In an interview with the monthly magazine Living, in April he declared: “Design only makes sense if it has an artistic value. I’ve always been interested in exploring new avenues. It makes me feel alive and honest”. The man, who for years has designed for furniture companies, but also for Sony, Apple and Lvmh, also wonders about what the sector has become.

Lovegrove reflects on the essence of the project, whose wonders noone anymore. There are few who, like him, explore unusual and tiring paths to achieve what on paper may seem impossible. “Creating difficult, if not impossible, forms was an unconscious mechanism to arrive at sculpture, which has a different longevity compared to the consumer object”, concludes the designer.


Milano Design Week, between art and design 




Art and luxury strengthen their bond with design, as if we had suddenly gone back a century. More precisely to the Arts and Crafts Movement of William Morris and to Art Nouveau, when the desire to make houses and buildings ideal places to live was achieved without any distinction between art and life, thanks to craftsmanship and collaborations with artists.

As noted by the award-winning architect Stefano Boeri, President of the Milan Triennale, author of “Swing” in The Amazing Playground space in the courtyard of the Università Statale di Milano: “in addition to the environmental aspect, there is the social one. Thinking abour industrial products, the question of the end of life of the objects is now crucial. These fundamental and interconnected questions are part of what we call social sustainability: if we think about the growing poverty of the world population, we should acknowledge that there is no design meant for those who live in this condition. All current production, although of the highest quality, is aimed at a niche market, with a high-cost design. A market which has seen a strong acceleration in recent years”.

There is also the need to develop a social design through proposals and projects capable of making the invisible visible. Like the strata of the population who live in an increasingly precarious way: a swing to rethink the city, being lulled by an alternative response to the rhetoric of sustainability and overproduction.
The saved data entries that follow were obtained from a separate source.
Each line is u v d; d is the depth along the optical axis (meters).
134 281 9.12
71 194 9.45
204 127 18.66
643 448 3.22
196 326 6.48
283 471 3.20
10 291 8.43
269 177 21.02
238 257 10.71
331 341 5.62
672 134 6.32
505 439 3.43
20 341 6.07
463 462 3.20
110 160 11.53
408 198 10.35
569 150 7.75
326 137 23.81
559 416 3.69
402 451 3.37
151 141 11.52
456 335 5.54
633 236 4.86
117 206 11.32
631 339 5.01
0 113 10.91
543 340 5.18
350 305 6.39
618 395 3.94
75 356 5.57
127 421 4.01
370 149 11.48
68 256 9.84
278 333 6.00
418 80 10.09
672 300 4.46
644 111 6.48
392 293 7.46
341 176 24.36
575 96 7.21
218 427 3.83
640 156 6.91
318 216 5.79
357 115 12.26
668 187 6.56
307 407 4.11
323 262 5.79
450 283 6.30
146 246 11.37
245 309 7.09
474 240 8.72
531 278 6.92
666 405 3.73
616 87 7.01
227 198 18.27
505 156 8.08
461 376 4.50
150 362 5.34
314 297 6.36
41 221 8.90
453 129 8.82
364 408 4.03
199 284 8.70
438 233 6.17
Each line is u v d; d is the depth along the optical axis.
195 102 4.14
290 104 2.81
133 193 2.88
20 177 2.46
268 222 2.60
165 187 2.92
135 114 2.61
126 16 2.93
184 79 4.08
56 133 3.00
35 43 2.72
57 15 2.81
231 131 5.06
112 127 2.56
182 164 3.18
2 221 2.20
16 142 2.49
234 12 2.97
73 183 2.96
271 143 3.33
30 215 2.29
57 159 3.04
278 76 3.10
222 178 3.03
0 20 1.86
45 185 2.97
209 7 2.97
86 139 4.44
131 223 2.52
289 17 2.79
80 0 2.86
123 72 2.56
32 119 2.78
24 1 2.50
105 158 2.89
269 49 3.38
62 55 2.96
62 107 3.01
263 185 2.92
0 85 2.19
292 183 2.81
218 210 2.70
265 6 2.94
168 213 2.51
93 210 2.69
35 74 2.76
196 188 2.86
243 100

The essence of the matter is all in this statement. If everything has become design, in the name of the market alone, then this type of “design” is truly dead. When a cool and cutting-edge designer like Fabio Novembre, in the “L’educazione” section of the Corriere della Sera supplement, headlines: “Freedom-responsibility, the combination that we forget”, then it is a sign that’s necessary to return to reflect about the meaning of design.